Mon défi : la confiance, le lâcher-prise — accepter qu'elles avancent à leur rythme, pas au mien.
Mon allergie : ce qui m'agace chez d'autres parents ou entraîneurs trop nonchalants, qui semblent ne rien attendre de personne — exactement l'excès de ce lâcher-prise que je n'ai pas encore appris.
Deux exemples, deux échelles — un collectif, mes filles — et le même cadran qui pointe, à chaque fois, vers ce qu'il me reste à développer plutôt que vers ce que l'autre devrait changer.
Ce qui se joue, dans l'ensemble
Le cadran fonctionne à n'importe quelle échelle — une personne, un collectif, une équipe entière.
Une fois repéré une fois, il ne se laisse plus oublier. On recommence à le voir partout : dans une réunion, sur un bord de terrain, dans une remarque qu'on retient de justesse avant de la dire.

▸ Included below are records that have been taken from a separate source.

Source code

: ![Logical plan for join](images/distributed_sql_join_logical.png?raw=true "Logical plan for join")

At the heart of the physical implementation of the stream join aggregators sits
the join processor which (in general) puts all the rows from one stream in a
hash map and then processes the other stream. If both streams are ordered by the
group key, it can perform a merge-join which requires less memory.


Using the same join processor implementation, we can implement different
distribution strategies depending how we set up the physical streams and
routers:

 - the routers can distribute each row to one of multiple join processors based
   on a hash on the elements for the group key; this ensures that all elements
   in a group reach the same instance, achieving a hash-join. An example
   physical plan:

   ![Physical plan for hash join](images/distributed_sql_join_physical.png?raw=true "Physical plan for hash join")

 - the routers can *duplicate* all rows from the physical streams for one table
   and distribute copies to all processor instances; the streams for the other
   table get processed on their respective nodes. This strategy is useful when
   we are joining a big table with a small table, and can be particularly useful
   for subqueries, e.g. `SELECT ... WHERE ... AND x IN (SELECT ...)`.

Ce n'est jamais très confortable. Mais c'est peut-être la boussole la plus fiable qui existe : ce qui m'agace le plus, chez une personne ou chez un groupe, est probablement la carte la plus précise de ce qu'il me reste à apprendre.
Ce que ça change
Est-ce que je décris vraiment ce qui se passe là (hockey, collectif, ...) — ou est-ce que je décris aussi, sans le savoir, ce qui se joue en moi ?
Ce que j'en retiens surtout : le problème n'est presque jamais l'autre, ou le collectif en face de moi.
C'est d'abord la manière dont moi, je vis et je ressens la situation.
Ça ne retire rien à la responsabilité de l'autre — chacun reste responsable de ses choix.
Mais on ne tire pas sur une plante pour la faire pousser plus vite.
"Sortir des trois petits singes, un texte à la fois."